Dataset records: Begin
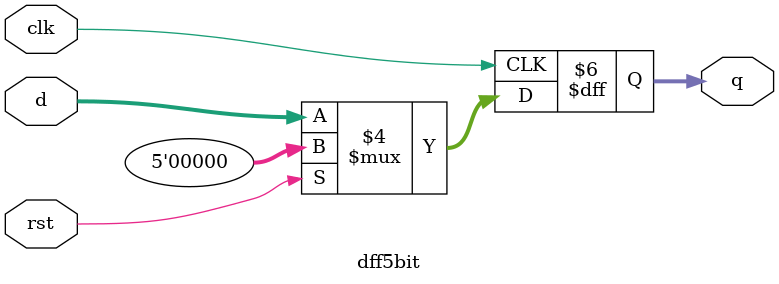
<source format=v>
`timescale 1ns / 1ps

module dff5bit (clk,rst,d,q);
  input clk;
  input rst;
  input[4:0] d;
  output reg[4:0] q;

  always @(posedge clk)
		begin
		  if(rst==1) 
			begin
				q<=0;
			end
		  else 
			begin 
				q<=d;
			end
		end

endmodule

</source>
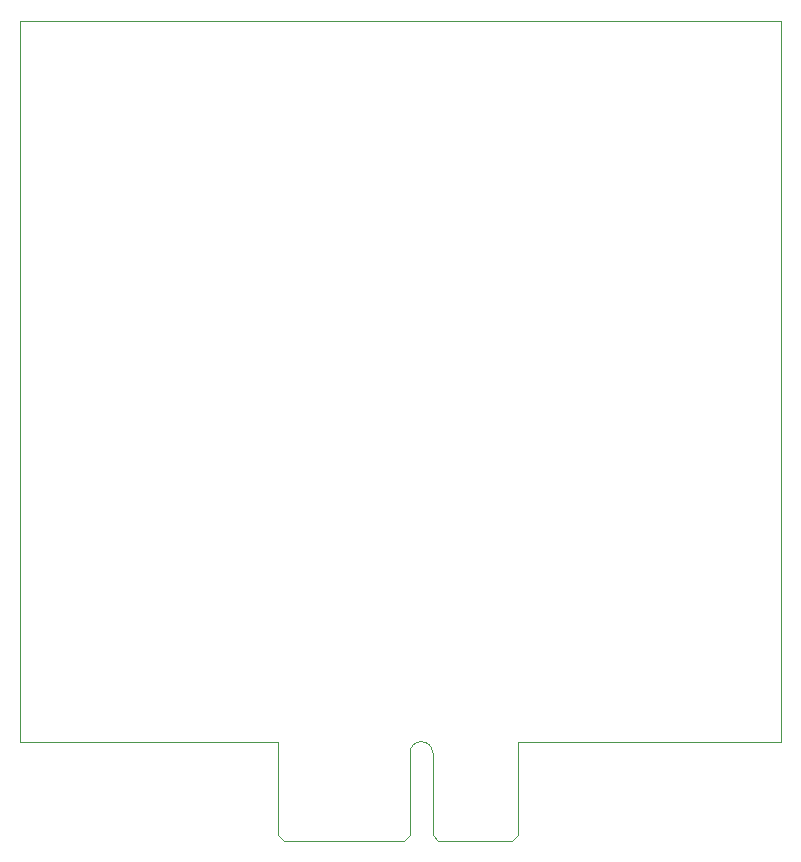
<source format=gbr>
%TF.GenerationSoftware,KiCad,Pcbnew,(6.0.0-0)*%
%TF.CreationDate,2022-01-09T00:32:35-05:00*%
%TF.ProjectId,ROM-Cartridge,524f4d2d-4361-4727-9472-696467652e6b,rev?*%
%TF.SameCoordinates,Original*%
%TF.FileFunction,Profile,NP*%
%FSLAX46Y46*%
G04 Gerber Fmt 4.6, Leading zero omitted, Abs format (unit mm)*
G04 Created by KiCad (PCBNEW (6.0.0-0)) date 2022-01-09 00:32:35*
%MOMM*%
%LPD*%
G01*
G04 APERTURE LIST*
%TA.AperFunction,Profile*%
%ADD10C,0.100000*%
%TD*%
G04 APERTURE END LIST*
D10*
X153500000Y-57500000D02*
X89000000Y-57500000D01*
X153500000Y-118500000D02*
X153500000Y-57500000D01*
X89000000Y-118500000D02*
X89000000Y-57500000D01*
X110856000Y-118494000D02*
X89000000Y-118500000D01*
X131156000Y-118494000D02*
X153500000Y-118500000D01*
%TO.C,U2*%
X122056000Y-126394000D02*
X121556000Y-126894000D01*
X131156000Y-118494000D02*
X131156000Y-126394000D01*
X123956000Y-119444000D02*
X123956000Y-126394000D01*
X122056000Y-119444000D02*
X122056000Y-126394000D01*
X131156000Y-126394000D02*
X130656000Y-126894000D01*
X124456000Y-126894000D02*
X130656000Y-126894000D01*
X111356000Y-126894000D02*
X121556000Y-126894000D01*
X110856000Y-118494000D02*
X110856000Y-126394000D01*
X110856000Y-126394000D02*
X111356000Y-126894000D01*
X123956000Y-126394000D02*
X124456000Y-126894000D01*
X123956000Y-119444000D02*
G75*
G03*
X122056000Y-119444000I-950000J0D01*
G01*
%TD*%
M02*

</source>
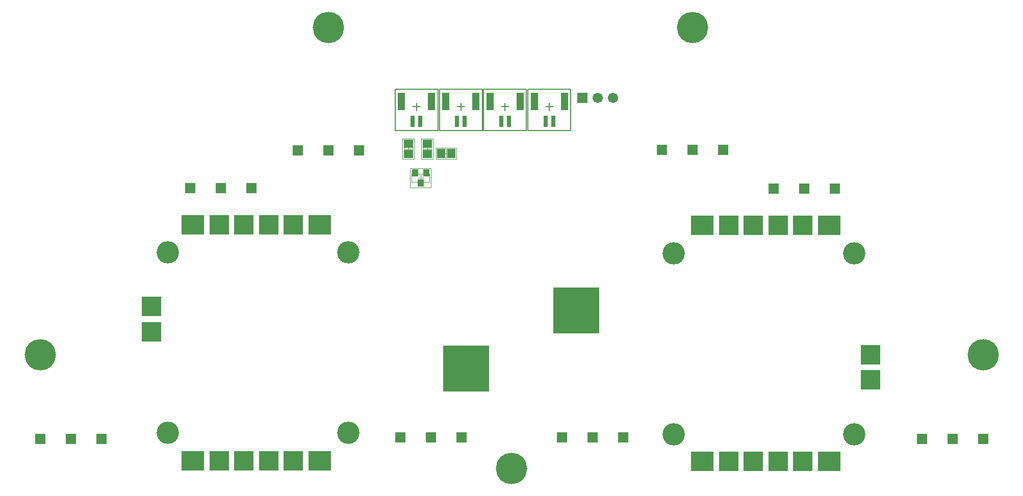
<source format=gts>
G04*
G04 #@! TF.GenerationSoftware,Altium Limited,Altium Designer,18.1.9 (240)*
G04*
G04 Layer_Color=8388736*
%FSLAX43Y43*%
%MOMM*%
G71*
G01*
G75*
%ADD11C,0.200*%
%ADD18C,0.100*%
%ADD19C,0.050*%
%ADD25R,1.005X1.175*%
%ADD26R,1.553X1.353*%
%ADD27R,1.353X1.553*%
%ADD28R,1.203X3.003*%
%ADD29R,0.803X1.903*%
%ADD30R,7.703X7.703*%
%ADD31R,1.703X1.703*%
%ADD32C,1.703*%
%ADD33R,1.727X1.727*%
%ADD34C,3.711*%
%ADD35R,3.203X3.203*%
%ADD36R,3.703X3.303*%
%ADD37R,3.303X3.303*%
%ADD38C,5.203*%
D11*
X100828Y142264D02*
Y149122D01*
X107940D01*
Y142264D02*
Y149122D01*
X100828Y142264D02*
X107940D01*
X103749Y146201D02*
X105019D01*
X104384Y145566D02*
Y146836D01*
X93462Y142264D02*
Y149122D01*
X100574D01*
Y142264D02*
Y149122D01*
X93462Y142264D02*
X100574D01*
X96383Y146201D02*
X97653D01*
X97018Y145566D02*
Y146836D01*
X86116Y142264D02*
Y149122D01*
X93228D01*
Y142264D02*
Y149122D01*
X86116Y142264D02*
X93228D01*
X89037Y146201D02*
X90307D01*
X89672Y145566D02*
Y146836D01*
X78750Y142264D02*
Y149122D01*
X85862D01*
Y142264D02*
Y149122D01*
X78750Y142264D02*
X85862D01*
X81671Y146201D02*
X82941D01*
X82306Y145566D02*
Y146836D01*
D18*
X81492Y135070D02*
X84492D01*
X81492Y133670D02*
X84492D01*
Y135070D01*
X81492Y133670D02*
Y135070D01*
X80269Y140292D02*
X81619D01*
X80269Y138092D02*
X81619D01*
Y140292D01*
X80269Y138092D02*
Y140292D01*
X83399Y140292D02*
X84749D01*
X83399Y138092D02*
X84749D01*
Y140292D01*
X83399Y138092D02*
Y140292D01*
X86149Y137755D02*
Y139105D01*
X88349Y137755D02*
Y139105D01*
X86149D02*
X88349D01*
X86149Y137755D02*
X88349D01*
X82992Y133870D02*
Y134870D01*
X82492Y134370D02*
X83492D01*
X80944Y138692D02*
Y139692D01*
X80444Y139192D02*
X81444D01*
X84074Y138692D02*
Y139692D01*
X83574Y139192D02*
X84574D01*
X86749Y138430D02*
X87749D01*
X87249Y137930D02*
Y138930D01*
D19*
X81242Y135970D02*
X84742D01*
X81242Y132770D02*
X84742D01*
Y135970D01*
X81242Y132770D02*
Y135970D01*
X79994Y140892D02*
X81894D01*
X79994Y137492D02*
X81894D01*
Y140892D01*
X79994Y137492D02*
Y140892D01*
X83124Y140892D02*
X85024D01*
X83124Y137492D02*
X85024D01*
Y140892D01*
X83124Y137492D02*
Y140892D01*
X85549Y137480D02*
Y139380D01*
X88949Y137480D02*
Y139380D01*
X85549D02*
X88949D01*
X85549Y137480D02*
X88949D01*
D25*
X83942Y135255D02*
D03*
X82042D02*
D03*
X82992Y133485D02*
D03*
D26*
X80944Y140067D02*
D03*
Y138317D02*
D03*
X84074Y140067D02*
D03*
Y138317D02*
D03*
D27*
X86374Y138430D02*
D03*
X88124D02*
D03*
D28*
X106859Y147114D02*
D03*
X101909D02*
D03*
X99493D02*
D03*
X94543D02*
D03*
X92147D02*
D03*
X87197D02*
D03*
X84781D02*
D03*
X79831D02*
D03*
D29*
X105009Y143764D02*
D03*
X103759D02*
D03*
X97643D02*
D03*
X96393D02*
D03*
X90297D02*
D03*
X89047D02*
D03*
X82931D02*
D03*
X81681D02*
D03*
D30*
X90551Y102743D02*
D03*
X108839Y112395D02*
D03*
D31*
X109855Y147701D02*
D03*
D32*
X112395D02*
D03*
X114935D02*
D03*
D33*
X123063Y139065D02*
D03*
X128143D02*
D03*
X133223D02*
D03*
X62611Y138938D02*
D03*
X67691D02*
D03*
X72771D02*
D03*
X176403Y91059D02*
D03*
X171323D02*
D03*
X166243D02*
D03*
X19812D02*
D03*
X24892D02*
D03*
X29972D02*
D03*
X79629Y91313D02*
D03*
X84709D02*
D03*
X89789D02*
D03*
X106426D02*
D03*
X111506D02*
D03*
X116586D02*
D03*
X54864Y132715D02*
D03*
X49784D02*
D03*
X44704D02*
D03*
X151765Y132588D02*
D03*
X146685D02*
D03*
X141605D02*
D03*
D34*
X155000Y91821D02*
D03*
Y121821D02*
D03*
X125000Y91821D02*
D03*
Y121821D02*
D03*
X41000Y122000D02*
D03*
Y92000D02*
D03*
X71000Y122000D02*
D03*
Y92000D02*
D03*
D35*
X157700Y100821D02*
D03*
Y105021D02*
D03*
X38300Y113000D02*
D03*
Y108800D02*
D03*
D36*
X150850Y87271D02*
D03*
X129750D02*
D03*
X150850Y126471D02*
D03*
X129750D02*
D03*
X45150Y126550D02*
D03*
X66250D02*
D03*
X45150Y87350D02*
D03*
X66250D02*
D03*
D37*
X146450Y87271D02*
D03*
X138250D02*
D03*
X142350D02*
D03*
X134150D02*
D03*
X146450Y126471D02*
D03*
X142350D02*
D03*
X134150D02*
D03*
X138250D02*
D03*
X49550Y126550D02*
D03*
X57750D02*
D03*
X53650D02*
D03*
X61850D02*
D03*
X49550Y87350D02*
D03*
X53650D02*
D03*
X61850D02*
D03*
X57750D02*
D03*
D38*
X19812Y105021D02*
D03*
X67691Y159385D02*
D03*
X176403Y105021D02*
D03*
X98044Y86106D02*
D03*
X128143Y159385D02*
D03*
M02*

</source>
Dataset records: End
**What this task involves:** From the entries above, pull out each line that includes "GenerationSoftware".

**Exercise result:**
%TF.GenerationSoftware,KiCad,Pcbnew,(6.0.0-0)*%
G04 #@! TF.GenerationSoftware,Altium Limited,Altium Designer,18.1.9 (240)*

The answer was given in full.